Speaker for the event was Linda Gayle Thomas, a Gold Star Mother whose son, Army National Guard Sgt. Paul W. Thomason III, was killed in action on March 20, 2005, in Iraq. Thomason was the father of four children, Megan, Piper, Asher and Cora.
Linda Gayle Thomas spoke about the Gold Star Association, the organization of individuals who have relatives who were casualties of war. “She did a very super job in her talk concerning the Gold Star Association. It’s very important. There wasn’t a dry eye in the crowd,” Staley said, adding that Thomas wasn’t there to draw sympathy. “So many don’t know what a Gold Star family is. She did a wonderful job. The program went very smoothly and one of smoothest we’ve had in years.”
Staley said it is important to honor veterans and the families of those who die serving the country.
“I think it’s very, very important.
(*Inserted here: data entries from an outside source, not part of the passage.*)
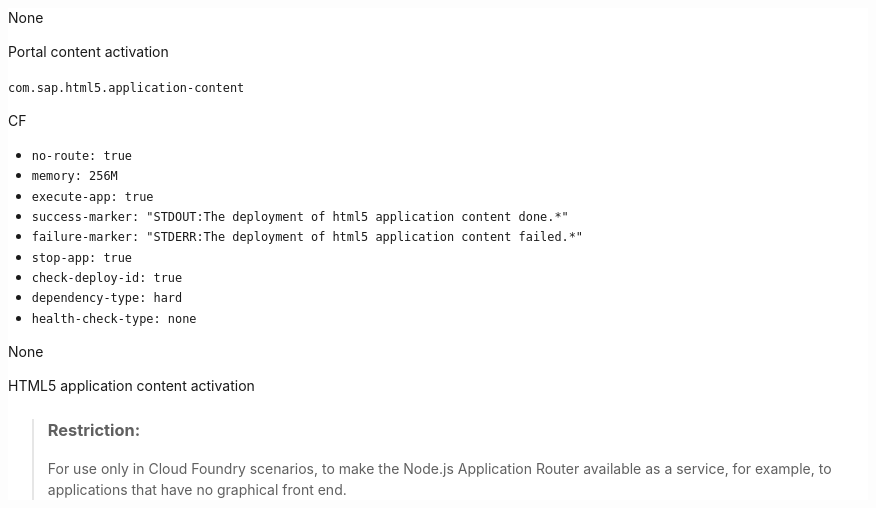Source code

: None



</td>
<td valign="top">

Portal content activation



</td>
</tr>
<tr>
<td valign="top">

 `com.sap.html5.application-content` 



</td>
<td valign="top">

CF



</td>
<td valign="top">

-   `no-route: true`
-   `memory: 256M`
-   `execute-app: true`
-   `success-marker: "STDOUT:The deployment of html5 application content done.*"`
-   `failure-marker: "STDERR:The deployment of html5 application content failed.*"`
-   `stop-app: true`
-   `check-deploy-id: true`
-   `dependency-type: hard`
-   `health-check-type: none`



</td>
<td valign="top">

None



</td>
<td valign="top">

HTML5 application content activation

> ### Restriction:  
> For use only in Cloud Foundry scenarios, to make the Node.js Application Router available as a service, for example, to applications that have no graphical front end.



</td>
</tr>
<tr>
<td valign="top">
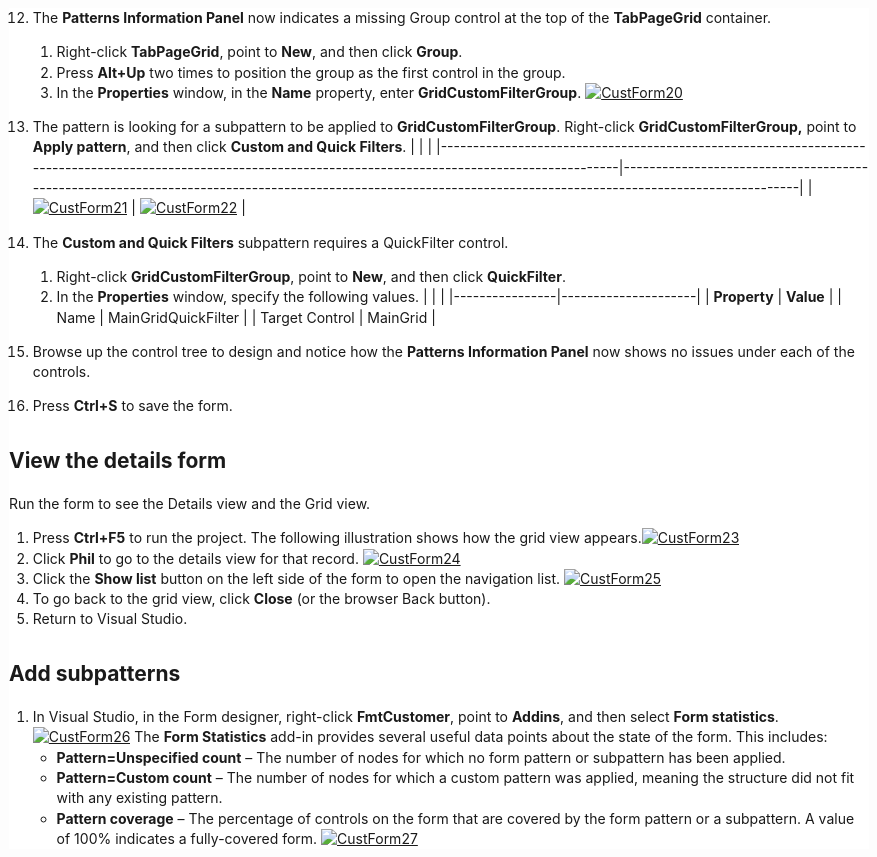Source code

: 12. The **Patterns Information Panel** now indicates a missing Group control at the top of the **TabPageGrid** container.
    1.  Right-click **TabPageGrid**, point to **New**, and then click **Group**.
    2.  Press **Alt+Up** two times to position the group as the first control in the group.
    3.  In the **Properties** window, in the **Name** property, enter **GridCustomFilterGroup**. [![CustForm20](./media/custform20.png)](./media/custform20.png)

13. The pattern is looking for a subpattern to be applied to **GridCustomFilterGroup**. Right-click **GridCustomFilterGroup,** point to **Apply pattern**, and then click **Custom and Quick Filters**.
    |                                                                                                                                                             |                                                                                                                                                             |
    |-------------------------------------------------------------------------------------------------------------------------------------------------------------|-------------------------------------------------------------------------------------------------------------------------------------------------------------|
    | [![CustForm21](./media/custform21.png)](./media/custform21.png) | [![CustForm22](./media/custform22.png)](./media/custform22.png) |

14. The **Custom and Quick Filters** subpattern requires a QuickFilter control.
    1.  Right-click **GridCustomFilterGroup**, point to **New**, and then click **QuickFilter**.
    2.  In the **Properties** window, specify the following values.
        |                |                     |
        |----------------|---------------------|
        | **Property**   | **Value**           |
        | Name           | MainGridQuickFilter |
        | Target Control | MainGrid            |

15. Browse up the control tree to design and notice how the **Patterns Information Panel** now shows no issues under each of the controls.
16. Press **Ctrl+S** to save the form.

## View the details form
Run the form to see the Details view and the Grid view.

1.  Press **Ctrl+F5** to run the project. The following illustration shows how the grid view appears.[![CustForm23](./media/custform23-1024x599.png)](./media/custform23.png)
2.  Click **Phil** to go to the details view for that record. [![CustForm24](./media/custform24-1024x599.png)](./media/custform24.png)
3.  Click the **Show list** button on the left side of the form to open the navigation list. [![CustForm25](./media/custform25-1024x597.png)](./media/custform25.png)
4.  To go back to the grid view, click **Close** (or the browser Back button).
5.  Return to Visual Studio.

## Add subpatterns
1.  In Visual Studio, in the Form designer, right-click **FmtCustomer**, point to **Addins**, and then select **Form statistics**. [![CustForm26](./media/custform26.png)](./media/custform26.png) The **Form Statistics** add-in provides several useful data points about the state of the form. This includes:
    -   **Pattern=Unspecified count** – The number of nodes for which no form pattern or subpattern has been applied.
    -   **Pattern=Custom count** – The number of nodes for which a custom pattern was applied, meaning the structure did not fit with any existing pattern.
    -   **Pattern coverage** – The percentage of controls on the form that are covered by the form pattern or a subpattern. A value of 100% indicates a fully-covered form. [![CustForm27](./media/custform27.png)](./media/custform27.png)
We really meet twice a year, the other time would be Veteran’s Day on Nov. 11,” he said. “The association between the veterans organizations is important. They are the ones who make up the United Veterans of Blount County.”
The main part of the Memorial Day program is planned by the United Veterans of Blount County and auxiliaries of those organizations.
“We go way out beyond what a lot of other Memorial Day programs do, and we always have in Blount County. In Blount County, our veterans expect that, and we want to make them happy.”
Staley said he remembers when today’s World War II veterans were just going to war immediately after the Pearl Harbor attack. “I was 9 years old when World War II started. You learn quite a bit at that age. I can remember the night of it very, very well,” he said of the Pearl Harbor attack.
Staley said he’s always had a soft spot in his heart for any situation involving war, particularly injured veterans. “The last 23 years I’ve worked with lots of injured and disabled. That’s our job,” he said.
In 2006, the Veteran’s Administration paid out more than $22 million in benefits, Staley said. “That’s quite a figure. A lot of people don’t realize there’s that much money that comes in as far as V.A. work,” he said. “We still have roughly 11,000 veterans who are living in Blount County.”